EXCERPTED PASSAGE:
....

On Wednesday, August 10, 2005 08:14:06 +0200 Jon Bright <jon%siliconcircus.com@localhost> wrote:

Sara Golemon wrote:
If I had a complaint about this draft it'd be the lack of a changelog
describing the differences from version 1.  I had to use the openssh
patch provided by vandyke as a reference to learn that version 1
doesn't use generic attributes in "add" and "publickey" packets, but
does use an explicit comment field.

I'm not sure if such a changelog would be accepted - as I understand it,
the drafts are supposed to document how things are, as opposed to how
they were.  I may be wrong in this.



Every internet draft contains the following notices:


  Internet-Drafts are working documents of the Internet Engineering
  Task Force (IETF), its areas, and its working groups.  Note that
  other groups may also distribute working documents as
  Internet-Drafts.

  Internet-Drafts are draft documents valid for a maximum of six months
  and may be updated, replaced, or obsoleted by other documents at any
  time.  It is inappropriate to use Internet-Drafts as reference
  material or to cite them other than as "work in progress."

....

REQUIRED WORK:
1. Reproduce word for word the stretch of the email about the draft changelog from "On Wednesday, August" through "wrong in this.".
2. Write the next part of the email about the draft changelog, picking up after its final sentence.

....

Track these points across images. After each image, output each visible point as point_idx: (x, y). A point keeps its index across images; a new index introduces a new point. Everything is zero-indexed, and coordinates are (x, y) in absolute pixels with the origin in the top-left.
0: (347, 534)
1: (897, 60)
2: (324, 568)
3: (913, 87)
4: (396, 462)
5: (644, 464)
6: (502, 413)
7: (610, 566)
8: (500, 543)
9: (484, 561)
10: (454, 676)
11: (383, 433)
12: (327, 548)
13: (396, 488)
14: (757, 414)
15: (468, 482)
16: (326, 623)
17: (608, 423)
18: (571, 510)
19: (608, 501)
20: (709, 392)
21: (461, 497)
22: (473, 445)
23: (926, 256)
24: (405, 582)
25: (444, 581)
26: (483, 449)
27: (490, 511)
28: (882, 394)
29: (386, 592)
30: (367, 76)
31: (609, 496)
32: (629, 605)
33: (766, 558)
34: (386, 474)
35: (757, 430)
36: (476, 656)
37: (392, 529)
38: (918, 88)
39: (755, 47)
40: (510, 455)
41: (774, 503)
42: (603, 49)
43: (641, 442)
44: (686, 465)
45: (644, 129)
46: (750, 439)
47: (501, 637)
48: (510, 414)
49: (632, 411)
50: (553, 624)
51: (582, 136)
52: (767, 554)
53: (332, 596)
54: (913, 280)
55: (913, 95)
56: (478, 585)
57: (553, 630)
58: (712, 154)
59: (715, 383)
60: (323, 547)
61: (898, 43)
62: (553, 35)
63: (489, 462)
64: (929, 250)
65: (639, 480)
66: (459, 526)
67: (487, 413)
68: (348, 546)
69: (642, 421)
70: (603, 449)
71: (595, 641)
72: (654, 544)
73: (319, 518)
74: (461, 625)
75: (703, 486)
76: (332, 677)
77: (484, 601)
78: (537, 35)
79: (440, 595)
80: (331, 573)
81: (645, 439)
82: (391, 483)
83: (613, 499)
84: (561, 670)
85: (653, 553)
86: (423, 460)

....

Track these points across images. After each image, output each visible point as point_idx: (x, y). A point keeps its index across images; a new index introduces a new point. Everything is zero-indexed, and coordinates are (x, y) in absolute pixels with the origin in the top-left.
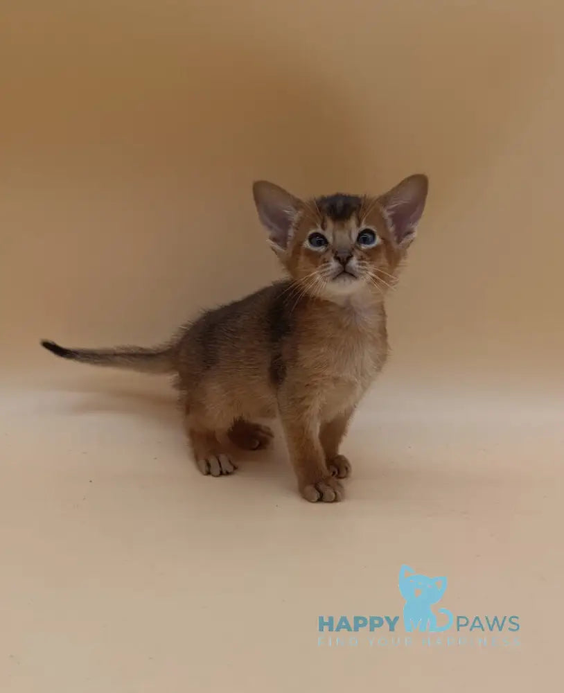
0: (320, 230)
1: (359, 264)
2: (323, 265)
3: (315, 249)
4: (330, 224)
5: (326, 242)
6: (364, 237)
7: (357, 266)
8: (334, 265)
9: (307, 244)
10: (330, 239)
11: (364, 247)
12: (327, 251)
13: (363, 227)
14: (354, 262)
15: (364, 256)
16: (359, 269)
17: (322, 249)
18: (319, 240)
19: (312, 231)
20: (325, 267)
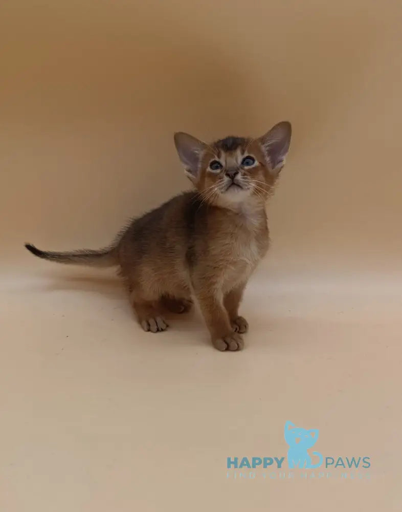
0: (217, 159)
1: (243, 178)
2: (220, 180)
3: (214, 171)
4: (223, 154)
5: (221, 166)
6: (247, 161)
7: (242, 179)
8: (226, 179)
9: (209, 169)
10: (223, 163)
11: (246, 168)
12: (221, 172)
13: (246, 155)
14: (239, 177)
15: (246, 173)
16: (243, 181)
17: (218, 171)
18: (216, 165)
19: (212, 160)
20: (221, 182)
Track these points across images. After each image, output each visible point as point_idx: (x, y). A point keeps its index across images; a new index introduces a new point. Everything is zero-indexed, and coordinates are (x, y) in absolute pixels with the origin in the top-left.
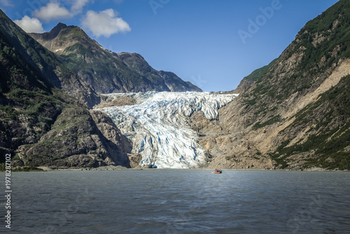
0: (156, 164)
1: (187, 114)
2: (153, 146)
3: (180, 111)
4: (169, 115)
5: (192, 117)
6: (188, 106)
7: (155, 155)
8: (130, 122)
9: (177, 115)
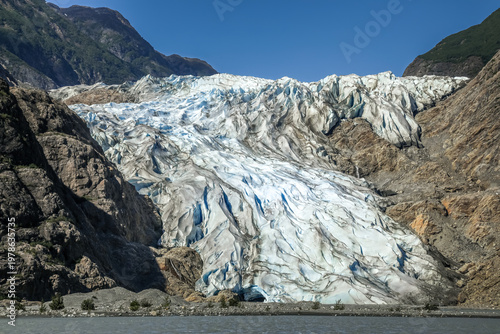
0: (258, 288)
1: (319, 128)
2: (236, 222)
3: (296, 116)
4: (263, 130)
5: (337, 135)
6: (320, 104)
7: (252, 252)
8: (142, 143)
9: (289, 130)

....

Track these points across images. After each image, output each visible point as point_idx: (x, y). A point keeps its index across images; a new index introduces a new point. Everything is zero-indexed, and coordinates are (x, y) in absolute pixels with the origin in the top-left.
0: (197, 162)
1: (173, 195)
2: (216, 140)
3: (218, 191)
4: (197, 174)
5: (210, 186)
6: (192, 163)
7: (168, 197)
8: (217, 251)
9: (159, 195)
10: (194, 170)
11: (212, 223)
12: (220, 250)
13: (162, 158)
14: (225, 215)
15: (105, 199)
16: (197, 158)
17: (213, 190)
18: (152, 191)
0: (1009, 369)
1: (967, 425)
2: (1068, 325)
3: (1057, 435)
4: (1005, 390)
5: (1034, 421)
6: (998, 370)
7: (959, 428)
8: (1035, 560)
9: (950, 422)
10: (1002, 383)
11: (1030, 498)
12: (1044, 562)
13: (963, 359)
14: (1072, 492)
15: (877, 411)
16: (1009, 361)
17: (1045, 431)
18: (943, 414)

....

OUTPUTS BY TASK:
1.
On Wednesday, August 10, 2005 08:14:06 +0200 Jon Bright <jon%siliconcircus.com@localhost> wrote:

Sara Golemon wrote:
If I had a complaint about this draft it'd be the lack of a changelog
describing the differences from version 1.  I had to use the openssh
patch provided by vandyke as a reference to learn that version 1
doesn't use generic attributes in "add" and "publickey" packets, but
does use an explicit comment field.

I'm not sure if such a changelog would be accepted - as I understand it,
the drafts are supposed to document how things are, as opposed to how
they were.  I may be wrong in this.

2.
The general IETF philosophy is that while running code is nice, using an internet-draft as the basis for implementation is often inappropriate. While we've done so in several cases in this WG, the IETF usually does not do things like rev protocol versions with each version of an I-D, or take other measures to make sure implementations built against old I-D's will interoperate with the final standard.

In other words, looking at old I-D versions is useful for historical perspective, but in most cases no one expects implementations to support anything but the final protocol. If there is a large installed base of implementations based on an old draft that you care about interoperating with, then by all means implement that draft. But that old draft does not have any particular standing.


I don't know if there is a large deployed base of publickey-subsystem-01. As an operator and end-user, I don't think it would bother me even a little if implementations of this protocol did not support older drafts.